ACTION ITEM = Identify each line of the data below that contains the string "left", and copy those lines. Case counts when matching.

....

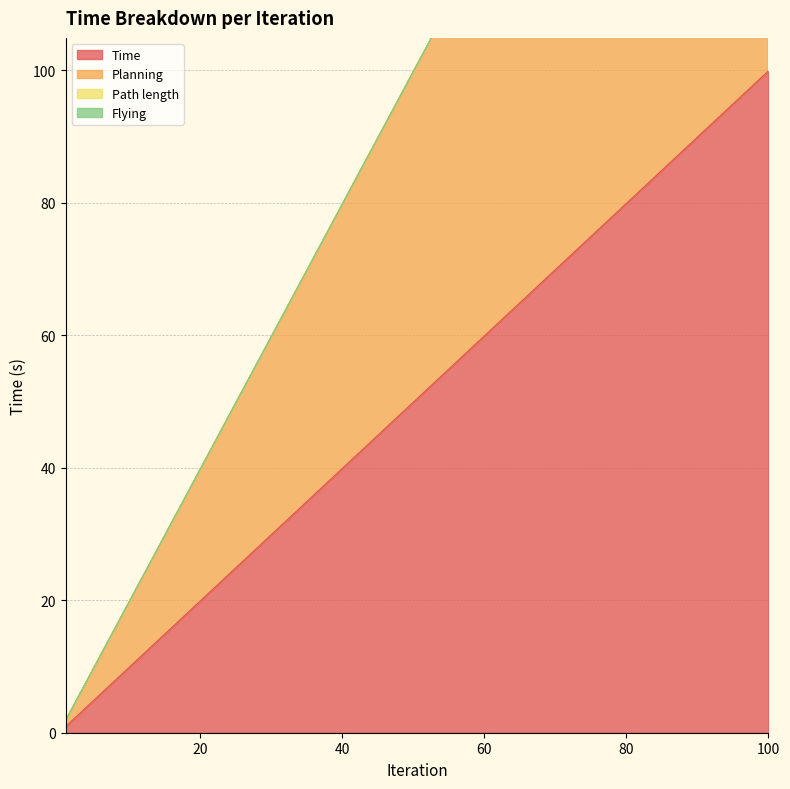

Is it true that Time equals 89.9 at 90?

True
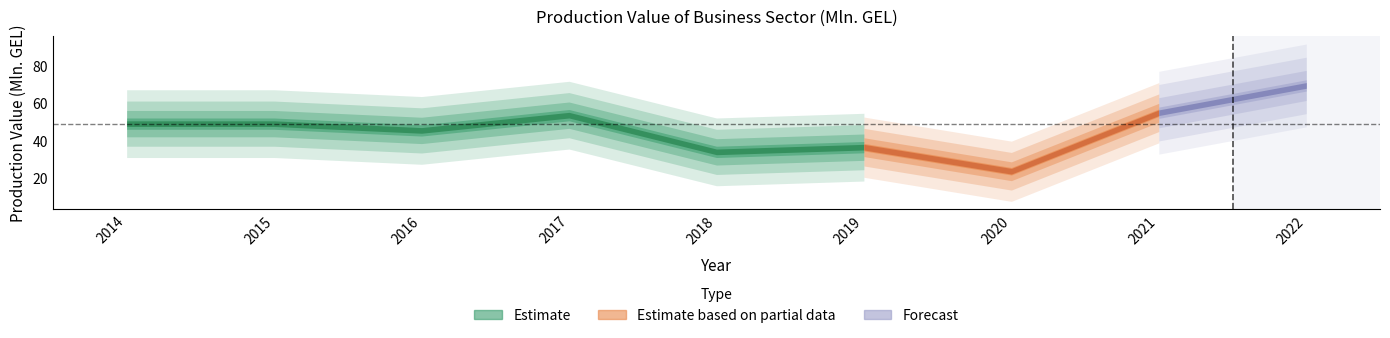

Reading left to right, list all the values displayed in this chart.

49.0	49.0	45.4	53.5	34.0	36.5	23.7	54.8	69.3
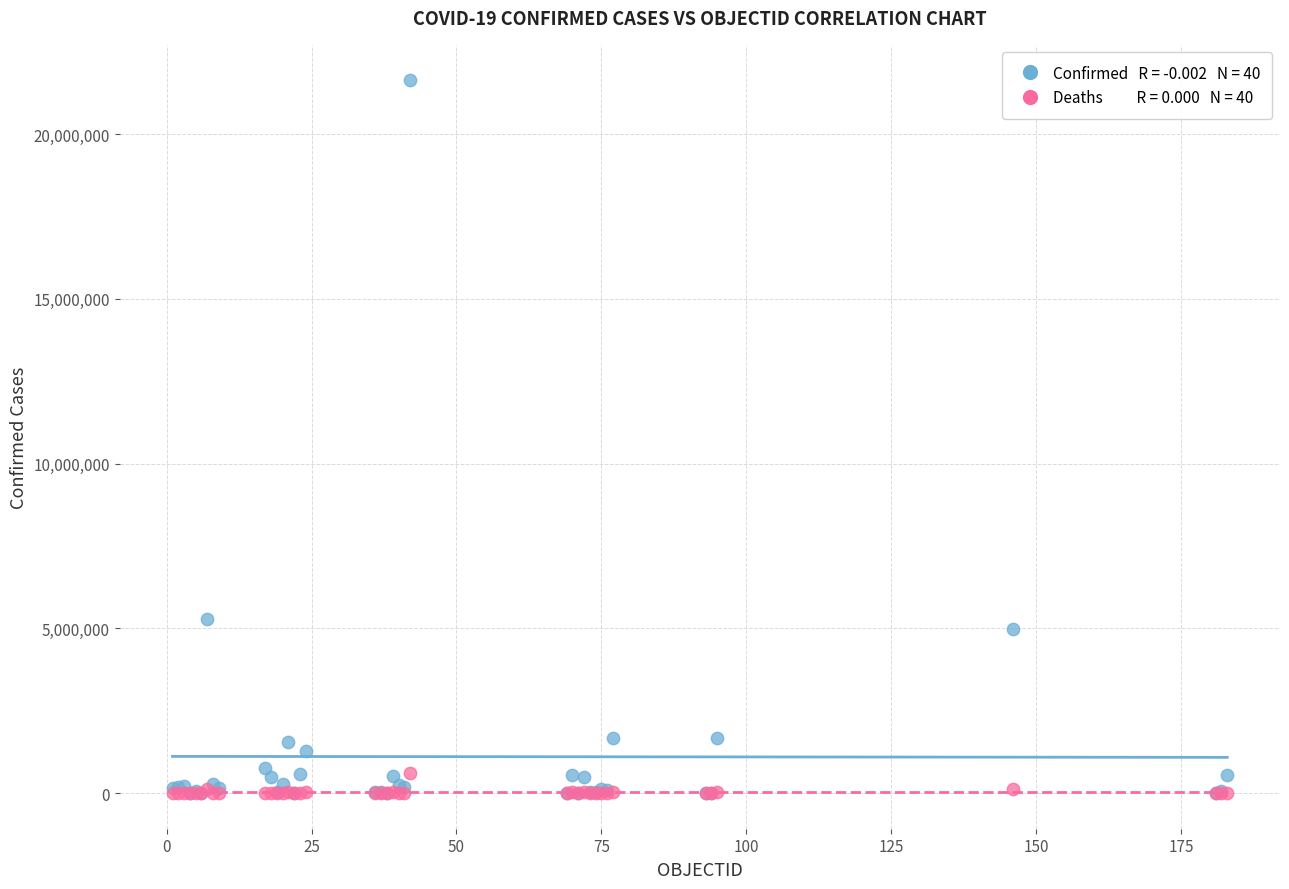

Across all series, what Y value is closest to 10813739?

5271361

....

COMPLETED EXERCISE =
Reading left to right, list all the values displayed in this chart.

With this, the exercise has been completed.